Pigeonfall Vulnerability Report
Nov 09, 2023
On Wednesday October 11th, 2023, a Strangelove Engineer proactively found a high-severity vulnerability affecting our packet-forward-middleware (PFM) v7.0.0 release. The issue allows a malicious actor to halt the chain upon select forwarded IBC packets. The issue could also be triggered accidentally. This issue, dubbed Pigeonfall (SL-001PF), was discovered while improving the end-to-end testing of PFM to catch adverse events such as this.
The transfer module in ibc-go v7 (ADR-011) introduces additional escrow balance accounting. It further adds an invariant check of the expected balance within the transfer keeper key/value store compared with the actual balance of the escrow account. This escrow balance accounting was not taken into account in the v7.0.0 release of PFM.
As a result, forwarded packets that fail due to either a receive error on the destination or a packet timeout will halt the chain if the invariant is registered. This is the default behavior for all chains affected on SDK v47:
While the discovery of a security vulnerability is not a security incident, the commonality of IBC packet timeouts and failed acknowledgements pointed to a higher likelihood of an accidental halt. Due to this risk, the patching process qualified as emergency coordination and was handled accordingly.
On Wednesday, October 11th around 2pm CDT, Reece Williams discovered panic and halting behavior when writing further end-to-end testing for PFM IBC packet timeouts and failed acknowledgements. Previously testing had been written for older versions of PFM, but it had not been ported to the latest ibc-go v7 and SDK v47 release.
Within 30 minutes the issue was identified and the v7 patch was written and tested locally. Reece disclosed the findings to Strangelove’s CTO, Andrew Gouin. They discussed the problem, scope, and mitigation strategies that should take place. Andrew brought in Jack Zampolin, Sean Beckett, and Jessy from the Amulet security team for guidance and review.
By 3:30pm a list of all chains had been compiled that use any version of Packet-Forward-Middleware.
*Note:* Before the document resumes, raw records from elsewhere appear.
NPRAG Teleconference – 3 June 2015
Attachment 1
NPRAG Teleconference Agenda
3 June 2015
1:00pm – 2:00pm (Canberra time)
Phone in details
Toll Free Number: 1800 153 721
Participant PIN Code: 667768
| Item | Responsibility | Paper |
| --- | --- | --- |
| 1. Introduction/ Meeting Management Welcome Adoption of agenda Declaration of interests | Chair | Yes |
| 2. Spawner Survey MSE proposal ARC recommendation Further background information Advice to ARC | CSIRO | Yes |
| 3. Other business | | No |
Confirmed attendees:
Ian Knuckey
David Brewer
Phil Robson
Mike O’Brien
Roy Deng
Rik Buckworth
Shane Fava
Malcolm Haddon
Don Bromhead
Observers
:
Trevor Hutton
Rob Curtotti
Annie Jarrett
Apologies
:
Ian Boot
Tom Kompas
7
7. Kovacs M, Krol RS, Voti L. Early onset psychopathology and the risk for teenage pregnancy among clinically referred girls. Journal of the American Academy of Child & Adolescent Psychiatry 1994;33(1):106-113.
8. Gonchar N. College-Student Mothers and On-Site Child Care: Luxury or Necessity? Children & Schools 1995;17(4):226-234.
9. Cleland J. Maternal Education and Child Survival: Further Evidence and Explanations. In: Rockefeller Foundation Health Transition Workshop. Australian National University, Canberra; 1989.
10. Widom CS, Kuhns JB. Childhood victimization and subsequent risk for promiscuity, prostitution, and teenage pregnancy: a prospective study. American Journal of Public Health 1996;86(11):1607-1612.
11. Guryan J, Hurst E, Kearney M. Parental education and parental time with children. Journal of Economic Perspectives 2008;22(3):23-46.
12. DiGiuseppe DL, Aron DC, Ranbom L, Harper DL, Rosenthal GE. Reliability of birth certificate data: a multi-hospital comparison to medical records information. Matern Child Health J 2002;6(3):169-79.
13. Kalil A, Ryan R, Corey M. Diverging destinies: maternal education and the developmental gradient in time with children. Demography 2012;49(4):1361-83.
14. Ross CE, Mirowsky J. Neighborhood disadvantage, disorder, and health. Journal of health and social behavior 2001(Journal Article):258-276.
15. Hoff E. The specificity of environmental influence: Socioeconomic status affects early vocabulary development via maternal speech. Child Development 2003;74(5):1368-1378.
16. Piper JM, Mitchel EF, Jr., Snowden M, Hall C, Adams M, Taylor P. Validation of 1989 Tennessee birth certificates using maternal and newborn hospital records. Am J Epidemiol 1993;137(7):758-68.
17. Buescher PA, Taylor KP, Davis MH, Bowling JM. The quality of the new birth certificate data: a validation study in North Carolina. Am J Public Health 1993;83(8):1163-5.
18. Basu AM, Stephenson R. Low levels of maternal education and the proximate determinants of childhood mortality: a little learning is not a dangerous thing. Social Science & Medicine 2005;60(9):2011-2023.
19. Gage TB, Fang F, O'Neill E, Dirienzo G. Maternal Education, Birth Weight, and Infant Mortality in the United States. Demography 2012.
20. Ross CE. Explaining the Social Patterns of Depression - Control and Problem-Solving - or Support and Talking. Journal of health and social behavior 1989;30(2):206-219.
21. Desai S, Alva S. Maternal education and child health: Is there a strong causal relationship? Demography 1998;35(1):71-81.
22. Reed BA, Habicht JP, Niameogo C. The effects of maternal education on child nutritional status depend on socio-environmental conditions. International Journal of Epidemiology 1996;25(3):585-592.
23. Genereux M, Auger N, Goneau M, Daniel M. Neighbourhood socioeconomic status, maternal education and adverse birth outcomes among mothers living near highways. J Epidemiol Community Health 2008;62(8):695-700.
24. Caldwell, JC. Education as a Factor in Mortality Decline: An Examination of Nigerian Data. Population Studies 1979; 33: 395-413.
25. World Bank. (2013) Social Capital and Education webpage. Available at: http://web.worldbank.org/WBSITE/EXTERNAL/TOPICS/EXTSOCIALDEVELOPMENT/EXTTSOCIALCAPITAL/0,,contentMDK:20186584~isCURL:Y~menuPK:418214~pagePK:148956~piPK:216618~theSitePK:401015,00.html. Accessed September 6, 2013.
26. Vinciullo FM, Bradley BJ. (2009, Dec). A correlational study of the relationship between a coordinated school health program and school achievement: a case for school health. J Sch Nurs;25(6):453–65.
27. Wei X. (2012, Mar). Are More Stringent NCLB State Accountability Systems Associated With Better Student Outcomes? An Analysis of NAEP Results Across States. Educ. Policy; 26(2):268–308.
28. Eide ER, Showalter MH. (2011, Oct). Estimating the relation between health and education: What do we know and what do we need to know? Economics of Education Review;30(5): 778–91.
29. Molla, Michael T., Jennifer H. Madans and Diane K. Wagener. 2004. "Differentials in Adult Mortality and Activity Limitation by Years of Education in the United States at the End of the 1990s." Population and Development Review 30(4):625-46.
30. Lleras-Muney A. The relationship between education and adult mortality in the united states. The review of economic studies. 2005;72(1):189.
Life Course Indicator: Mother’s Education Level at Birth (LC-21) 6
Initially we believed this affected every version of PFM (v3 to v7). After further investigation, we found the escrow accounting behavior was a new addition in ibc-go v7. The reason for this is that previous versions of the SDK did not register the crisis module properly. The IBC release documents made no mention of this in v7, so we assumed the behavior had existed for some time. Discovering the behavior was limited to v7 narrowed the list from 26 chains to 6.
Overnight, we wrote a proactive mitigation in the event a chain was halted before the patch was applied. This was tested and ready to go on Thursday, October 12th at 11am CDT, 21 hours after initial discovery.
For the patch, we wanted to keep the affected code private to limit risk. To do this, we pushed the patched commit to the cosmos/ibc-apps repo, then deleted the branch. With this approach, the code is not publicly available on GitHub but the commit remains cached for 90 days. Once all chains were patched, we re-pushed the code and it was compiled into the latest release. Only those aware of the commit could see the patch code locally.
On October 12th at 1:20pm CDT (23 hours since discovery), we distributed a single line patch command to security contacts along with the information about the vulnerability. Further connections were made via Discord, Telegram, and Slack channels to confirm that all affected parties had acknowledged the issue.
Teams began rolling out release tags for their validator sets over the coming hours. Strangelove was able to advise and answer questions teams had about the vulnerability, stepping in to assist as needed.
As of October 19th, all affected chains have successfully migrated and are no longer vulnerable to halting. We applaud the teams and validator sets for their quick reaction time and tight collaboration to keep IBC networks secure and live.
For chain developers, if you are upgrading from an older IBC version or launching your network soon, make sure you apply the latest v7 PFM patch before your update.
For Module developers, always use an end-to-end testing framework like interchaintest. If your module introduces invariance checks, make sure to add this into the upgrade release notes. Developers need to be aware of such large changes, especially for Middleware applications where funds are moved.
For Cosmos networks, please make sure to have a security@ email or social media contact to make the process of notifying easier for future events. A great spot to put critical information is in the public github README or SECURITY file.
The Strangelove team will be writing conformance tests for patch-based upgrades. These will run multiple networks on both the old and new version, and execute a simulation of every transaction against both.